Question

In the adjoining figure, AD = BD and ◻BDEC is a parallelogram. Prove that area (ΔABC) = area (◻BDEC).

Answer 1

Given: AD = BD, so D is the midpoint of AB and ◻BDEC is a parallelogram.

To Prove: area (△ABC) = area (◻BDEC).

Proof [Step-wise]:

1. From AD = BD, D is the midpoint of AB.

2. Let h(X) denote the perpendicular distance from point X to the line BC.

Then h(B) = 0 (since B lies on BC) and write h(A) for the altitude of A to BC.

3. Points A, D, B are collinear with D the midpoint.

Distances to a fixed line vary linearly along a segment, so the distance of the midpoint to the line is the average of the endpoint distances.

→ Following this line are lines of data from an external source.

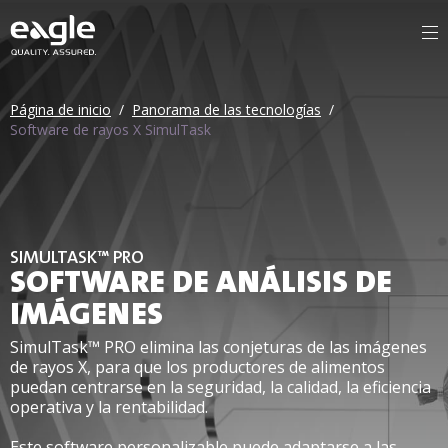
Página de inicio
/
Panorama de las tecnologías
/
Software de rayos X SimulTask
SIMULTASK™ PRO
SOFTWARE DE ANÁLISIS DE
IMÁGENES
SimulTask™ PRO elimina las conjeturas de las imágenes
de rayos X, para que los productores de alimentos
puedan centrarse en la seguridad, la calidad, la eficiencia
operativa y la rentabilidad.
Este software personalizable puede adaptarse a las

Hence, `h(D) = (h(A) + h(B))/2`

= `(h(A) + 0)/2`

= `(h(A))/2`

One can justify this by similar triangles obtained from drawing parallels to BC through A and B.

4. `"Area of" △ABC = 1/2 xx (BC) xx h(A)`.

Area of parallelogram BDEC

= (base BC) × (height from D to BC) 

= (BC) × h(D)

Recall: area of a parallelogram = base × height.

5. Substitute `h(D) = (h(A))/2` into the parallelogram area:

Area (◻BDEC) = BC × h(D)

= `BC xx (h(A))/2` 

= `1/2 xx BC xx h(A)`

= Area (△ABC)

Area (△ABC) = Area (◻BDEC), as required.